§ **JOB**
Each line from the line containing "## 34.4 第234页" through the last line of the entries is to be reproduced exactly as it stands.

(Saved data entries)
__________________________________________________
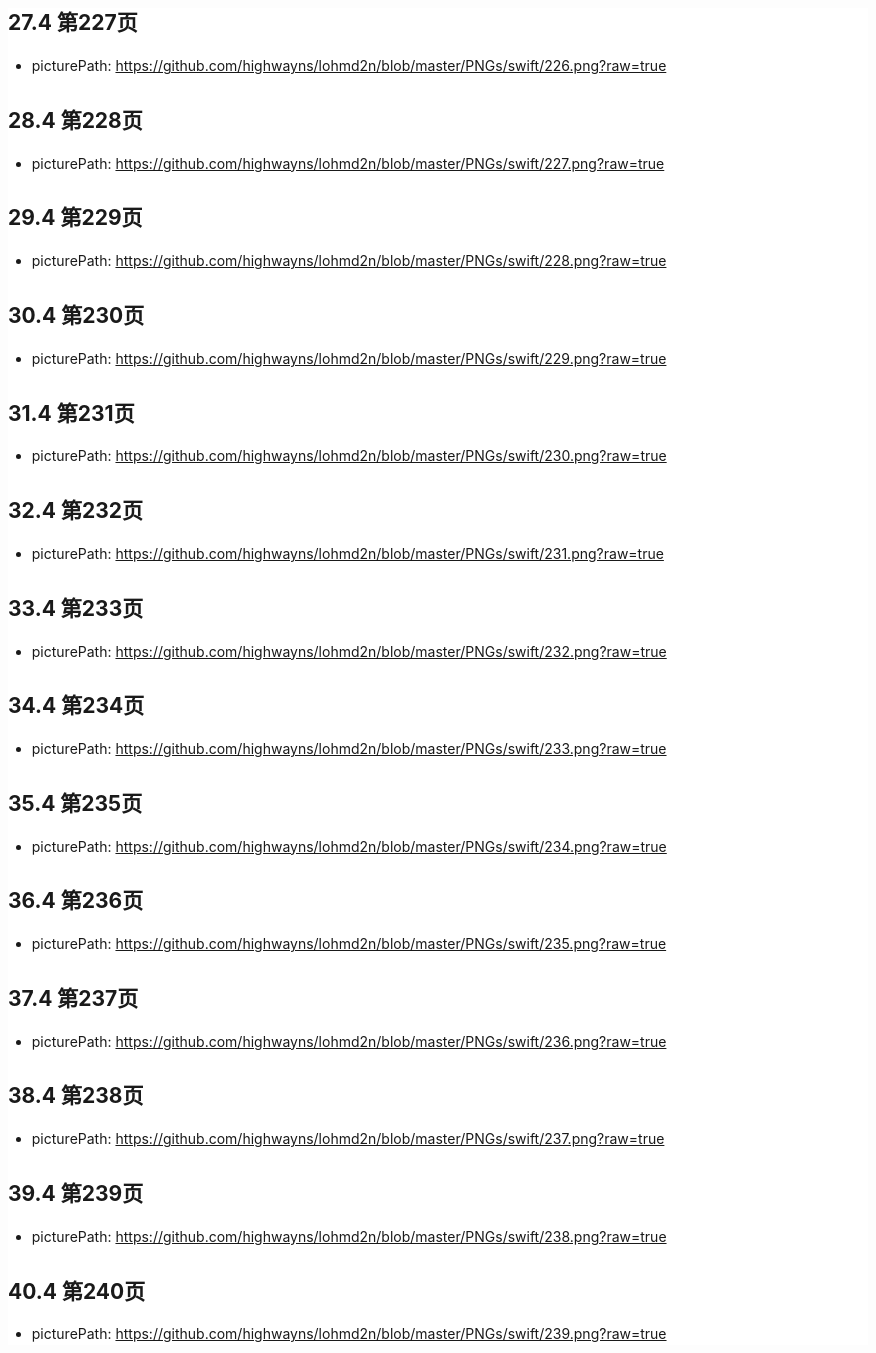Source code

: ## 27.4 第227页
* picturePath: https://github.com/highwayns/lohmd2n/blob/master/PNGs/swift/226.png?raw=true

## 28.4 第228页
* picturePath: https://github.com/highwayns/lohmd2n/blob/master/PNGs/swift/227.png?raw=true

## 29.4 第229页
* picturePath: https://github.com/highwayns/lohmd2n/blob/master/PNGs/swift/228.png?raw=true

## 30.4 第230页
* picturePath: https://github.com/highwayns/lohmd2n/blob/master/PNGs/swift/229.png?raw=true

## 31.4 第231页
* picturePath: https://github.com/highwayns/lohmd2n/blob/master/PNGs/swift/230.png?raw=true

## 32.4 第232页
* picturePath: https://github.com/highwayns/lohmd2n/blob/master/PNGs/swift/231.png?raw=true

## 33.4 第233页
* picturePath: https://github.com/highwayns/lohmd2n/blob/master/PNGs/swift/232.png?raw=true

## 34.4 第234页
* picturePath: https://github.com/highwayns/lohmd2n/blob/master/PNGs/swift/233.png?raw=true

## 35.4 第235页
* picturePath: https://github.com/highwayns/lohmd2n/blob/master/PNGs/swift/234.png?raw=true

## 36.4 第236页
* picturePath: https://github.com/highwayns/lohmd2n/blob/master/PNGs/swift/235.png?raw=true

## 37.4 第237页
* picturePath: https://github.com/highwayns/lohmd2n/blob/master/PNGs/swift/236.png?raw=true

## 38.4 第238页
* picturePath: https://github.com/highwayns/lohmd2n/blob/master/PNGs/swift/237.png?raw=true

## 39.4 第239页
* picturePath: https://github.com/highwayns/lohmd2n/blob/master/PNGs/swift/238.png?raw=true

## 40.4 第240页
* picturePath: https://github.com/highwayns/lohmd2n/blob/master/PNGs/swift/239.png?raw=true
__________________________________________________
§ **FINAL ANSWER**
## 34.4 第234页
* picturePath: https://github.com/highwayns/lohmd2n/blob/master/PNGs/swift/233.png?raw=true

## 35.4 第235页
* picturePath: https://github.com/highwayns/lohmd2n/blob/master/PNGs/swift/234.png?raw=true

## 36.4 第236页
* picturePath: https://github.com/highwayns/lohmd2n/blob/master/PNGs/swift/235.png?raw=true

## 37.4 第237页
* picturePath: https://github.com/highwayns/lohmd2n/blob/master/PNGs/swift/236.png?raw=true

## 38.4 第238页
* picturePath: https://github.com/highwayns/lohmd2n/blob/master/PNGs/swift/237.png?raw=true

## 39.4 第239页
* picturePath: https://github.com/highwayns/lohmd2n/blob/master/PNGs/swift/238.png?raw=true

## 40.4 第240页
* picturePath: https://github.com/highwayns/lohmd2n/blob/master/PNGs/swift/239.png?raw=true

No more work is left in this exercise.